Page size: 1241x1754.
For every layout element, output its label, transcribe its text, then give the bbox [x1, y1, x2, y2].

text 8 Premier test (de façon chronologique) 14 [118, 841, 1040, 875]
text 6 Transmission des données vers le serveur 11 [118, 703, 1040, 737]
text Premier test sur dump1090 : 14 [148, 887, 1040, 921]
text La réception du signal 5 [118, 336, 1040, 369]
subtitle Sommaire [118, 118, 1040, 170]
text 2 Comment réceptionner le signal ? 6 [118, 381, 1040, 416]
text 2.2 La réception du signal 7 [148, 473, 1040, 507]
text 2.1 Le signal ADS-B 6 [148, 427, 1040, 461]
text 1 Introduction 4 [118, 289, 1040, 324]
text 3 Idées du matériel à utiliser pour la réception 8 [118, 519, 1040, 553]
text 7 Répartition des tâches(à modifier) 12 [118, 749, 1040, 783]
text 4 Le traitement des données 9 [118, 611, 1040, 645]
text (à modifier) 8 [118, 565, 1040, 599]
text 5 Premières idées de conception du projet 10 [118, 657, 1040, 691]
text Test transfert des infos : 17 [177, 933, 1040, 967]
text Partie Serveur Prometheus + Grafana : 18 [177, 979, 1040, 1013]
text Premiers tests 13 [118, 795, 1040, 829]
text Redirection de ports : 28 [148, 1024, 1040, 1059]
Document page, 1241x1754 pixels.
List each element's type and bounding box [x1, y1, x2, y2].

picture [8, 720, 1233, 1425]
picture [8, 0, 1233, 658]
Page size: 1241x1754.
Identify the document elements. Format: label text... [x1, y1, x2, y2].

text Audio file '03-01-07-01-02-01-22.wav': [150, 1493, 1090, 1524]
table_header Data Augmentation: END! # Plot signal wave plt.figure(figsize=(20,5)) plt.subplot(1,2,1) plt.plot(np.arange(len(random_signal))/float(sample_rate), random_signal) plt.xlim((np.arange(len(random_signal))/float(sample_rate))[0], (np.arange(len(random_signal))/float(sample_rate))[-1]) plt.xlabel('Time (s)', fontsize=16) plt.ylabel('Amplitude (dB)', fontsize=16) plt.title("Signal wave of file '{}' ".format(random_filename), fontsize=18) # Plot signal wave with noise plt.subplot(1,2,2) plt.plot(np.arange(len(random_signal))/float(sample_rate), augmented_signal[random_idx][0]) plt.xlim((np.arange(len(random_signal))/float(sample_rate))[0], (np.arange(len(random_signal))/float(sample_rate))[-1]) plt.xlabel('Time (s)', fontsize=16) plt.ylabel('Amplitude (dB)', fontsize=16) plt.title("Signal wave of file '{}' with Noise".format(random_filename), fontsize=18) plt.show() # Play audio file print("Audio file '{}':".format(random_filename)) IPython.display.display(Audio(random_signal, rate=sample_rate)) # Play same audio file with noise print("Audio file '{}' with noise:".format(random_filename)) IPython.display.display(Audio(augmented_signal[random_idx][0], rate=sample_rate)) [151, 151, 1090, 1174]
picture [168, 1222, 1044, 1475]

☆ ☆ ☆

Exercise prompt: Copy every entry above line for line, with no changes.

Answer to this exercise:
Page size: 1241x1754.
For every layout element, output its label, transcribe its text, then give the bbox [x1, y1, x2, y2].

text 8 Premier test (de façon chronologique) 14 [118, 841, 1040, 875]
text 6 Transmission des données vers le serveur 11 [118, 703, 1040, 737]
text Premier test sur dump1090 : 14 [148, 887, 1040, 921]
text La réception du signal 5 [118, 336, 1040, 369]
subtitle Sommaire [118, 118, 1040, 170]
text 2 Comment réceptionner le signal ? 6 [118, 381, 1040, 416]
text 2.2 La réception du signal 7 [148, 473, 1040, 507]
text 2.1 Le signal ADS-B 6 [148, 427, 1040, 461]
text 1 Introduction 4 [118, 289, 1040, 324]
text 3 Idées du matériel à utiliser pour la réception 8 [118, 519, 1040, 553]
text 7 Répartition des tâches(à modifier) 12 [118, 749, 1040, 783]
text 4 Le traitement des données 9 [118, 611, 1040, 645]
text (à modifier) 8 [118, 565, 1040, 599]
text 5 Premières idées de conception du projet 10 [118, 657, 1040, 691]
text Test transfert des infos : 17 [177, 933, 1040, 967]
text Partie Serveur Prometheus + Grafana : 18 [177, 979, 1040, 1013]
text Premiers tests 13 [118, 795, 1040, 829]
text Redirection de ports : 28 [148, 1024, 1040, 1059]
Document page, 1241x1754 pixels.
List each element's type and bounding box [x1, y1, x2, y2].

picture [8, 720, 1233, 1425]
picture [8, 0, 1233, 658]
Page size: 1241x1754.
Identify the document elements. Format: label text... [x1, y1, x2, y2].

text Audio file '03-01-07-01-02-01-22.wav': [150, 1493, 1090, 1524]
table_header Data Augmentation: END! # Plot signal wave plt.figure(figsize=(20,5)) plt.subplot(1,2,1) plt.plot(np.arange(len(random_signal))/float(sample_rate), random_signal) plt.xlim((np.arange(len(random_signal))/float(sample_rate))[0], (np.arange(len(random_signal))/float(sample_rate))[-1]) plt.xlabel('Time (s)', fontsize=16) plt.ylabel('Amplitude (dB)', fontsize=16) plt.title("Signal wave of file '{}' ".format(random_filename), fontsize=18) # Plot signal wave with noise plt.subplot(1,2,2) plt.plot(np.arange(len(random_signal))/float(sample_rate), augmented_signal[random_idx][0]) plt.xlim((np.arange(len(random_signal))/float(sample_rate))[0], (np.arange(len(random_signal))/float(sample_rate))[-1]) plt.xlabel('Time (s)', fontsize=16) plt.ylabel('Amplitude (dB)', fontsize=16) plt.title("Signal wave of file '{}' with Noise".format(random_filename), fontsize=18) plt.show() # Play audio file print("Audio file '{}':".format(random_filename)) IPython.display.display(Audio(random_signal, rate=sample_rate)) # Play same audio file with noise print("Audio file '{}' with noise:".format(random_filename)) IPython.display.display(Audio(augmented_signal[random_idx][0], rate=sample_rate)) [151, 151, 1090, 1174]
picture [168, 1222, 1044, 1475]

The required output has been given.